[ESTRATTO DEL DOCUMENTO]
• • • •

Uno slogan è uno slogan. Tra i molti mi ha colpito quello che perentoriamente afferma: “Il Covid non fermi cinema e teatri”. Onestamente da gente di spettacolo mi sarei aspettato qualcosa di più, tipo “Il Covid è un balzello/ Nessuno tocchi Pirandello!” o anche “Roberto Rossellini ce l’ha insegnato/ guardare un film a casa/ è un reato!” ma chissà, forse hanno avuto poco tempo per prepararli. Assai interessante anche l’intervista al manifestante che afferma di “detenere” (insieme alla moglie, precisa) la direzione artistica di un piccolo teatro di provincia. Che se uno è appena un po’ distratto rischia di pensare a una compagnia attiva nel circuito degli istituti penitenziari. Insomma, la confusione anche stavolta pare grande sotto il cielo.

• • • •

Dati tratti da una raccolta
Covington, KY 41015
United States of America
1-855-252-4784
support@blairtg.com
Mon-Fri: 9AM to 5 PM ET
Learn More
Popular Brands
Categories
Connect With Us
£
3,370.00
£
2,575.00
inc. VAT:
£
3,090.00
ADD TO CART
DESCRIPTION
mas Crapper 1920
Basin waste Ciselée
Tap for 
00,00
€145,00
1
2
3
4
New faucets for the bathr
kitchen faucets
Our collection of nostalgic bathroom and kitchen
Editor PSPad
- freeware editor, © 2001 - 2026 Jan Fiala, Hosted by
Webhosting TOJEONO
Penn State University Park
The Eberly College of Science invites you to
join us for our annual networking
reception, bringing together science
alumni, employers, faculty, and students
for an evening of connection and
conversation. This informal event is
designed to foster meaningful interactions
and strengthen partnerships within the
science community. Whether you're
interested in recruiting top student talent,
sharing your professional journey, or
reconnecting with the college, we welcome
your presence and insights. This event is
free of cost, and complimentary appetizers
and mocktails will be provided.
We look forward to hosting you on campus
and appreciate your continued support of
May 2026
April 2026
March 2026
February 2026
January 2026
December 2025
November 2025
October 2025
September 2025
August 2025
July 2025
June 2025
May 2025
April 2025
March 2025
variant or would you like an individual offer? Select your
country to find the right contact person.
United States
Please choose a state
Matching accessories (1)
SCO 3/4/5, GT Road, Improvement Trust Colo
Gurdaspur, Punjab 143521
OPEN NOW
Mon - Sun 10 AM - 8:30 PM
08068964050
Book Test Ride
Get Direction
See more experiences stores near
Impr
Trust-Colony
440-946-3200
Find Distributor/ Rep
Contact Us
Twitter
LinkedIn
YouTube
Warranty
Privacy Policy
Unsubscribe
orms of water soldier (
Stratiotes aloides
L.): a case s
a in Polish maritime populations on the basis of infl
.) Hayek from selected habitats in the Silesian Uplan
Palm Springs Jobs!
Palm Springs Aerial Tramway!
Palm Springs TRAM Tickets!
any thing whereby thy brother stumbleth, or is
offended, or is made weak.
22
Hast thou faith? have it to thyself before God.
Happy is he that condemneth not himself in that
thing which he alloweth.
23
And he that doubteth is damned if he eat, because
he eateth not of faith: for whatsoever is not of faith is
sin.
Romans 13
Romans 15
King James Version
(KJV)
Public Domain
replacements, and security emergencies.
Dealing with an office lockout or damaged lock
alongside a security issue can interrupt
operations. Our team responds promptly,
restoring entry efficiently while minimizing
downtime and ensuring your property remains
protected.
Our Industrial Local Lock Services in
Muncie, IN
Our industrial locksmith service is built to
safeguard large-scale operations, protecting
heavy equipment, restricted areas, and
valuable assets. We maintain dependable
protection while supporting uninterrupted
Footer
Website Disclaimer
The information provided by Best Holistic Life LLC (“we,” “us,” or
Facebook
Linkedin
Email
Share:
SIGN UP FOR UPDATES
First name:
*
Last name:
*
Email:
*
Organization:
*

• • • •

[ESERCIZI PROPOSTI]
a) Rispondi a queste domande sul brano dedicato alla protesta per cinema e teatri:
(i) Quale slogan viene indicato come quello che ha colpito chi scrive?
(ii) Quale regista è nominato in uno degli slogan immaginati nel brano?
(iii) Insieme a chi il manifestante intervistato afferma di "detenere" la direzione artistica di un piccolo teatro di provincia?
b) Trascrivi fedelmente il passo del brano sulla protesta per cinema e teatri che va da "Uno slogan è" fino a "sotto il cielo." compreso.
c) Prosegui il brano sulla protesta per cinema e teatri a partire dal punto in cui si interrompe.
I record non servono a svolgere questo lavoro.

[SOLUZIONI DEGLI ESERCIZI]
a)
(i) "Il Covid non fermi cinema e teatri".
(ii) Roberto Rossellini.
(iii) Insieme alla moglie.

b)
Uno slogan è uno slogan. Tra i molti mi ha colpito quello che perentoriamente afferma: “Il Covid non fermi cinema e teatri”. Onestamente da gente di spettacolo mi sarei aspettato qualcosa di più, tipo “Il Covid è un balzello/ Nessuno tocchi Pirandello!” o anche “Roberto Rossellini ce l’ha insegnato/ guardare un film a casa/ è un reato!” ma chissà, forse hanno avuto poco tempo per prepararli. Assai interessante anche l’intervista al manifestante che afferma di “detenere” (insieme alla moglie, precisa) la direzione artistica di un piccolo teatro di provincia. Che se uno è appena un po’ distratto rischia di pensare a una compagnia attiva nel circuito degli istituti penitenziari. Insomma, la confusione anche stavolta pare grande sotto il cielo.

c)
Intendiamoci, non ho nulla contro i lavoratori dello spettacolo, anzi. A parte i giocolieri che al semaforo si piazzano davanti all’auto o quelli che al parco accendono l’amplificatore e sparano a palla la millanta versione dei Pink Floyd che neanche a Francavilla a mare, amo teneramente i lavoratori dello spettacolo. Amo registi, scenografi, costumisti, elettricisti, sarte, montatori, operai addetti alle scene, addetti al catering, trovarobe, truccatrici, maschere di sala, suggeritori, maestri del coro e concertatori. Per non parlare degli impresari e, ultimi ma a nessuno ultimi, anche i “detentori” delle direzioni artistiche.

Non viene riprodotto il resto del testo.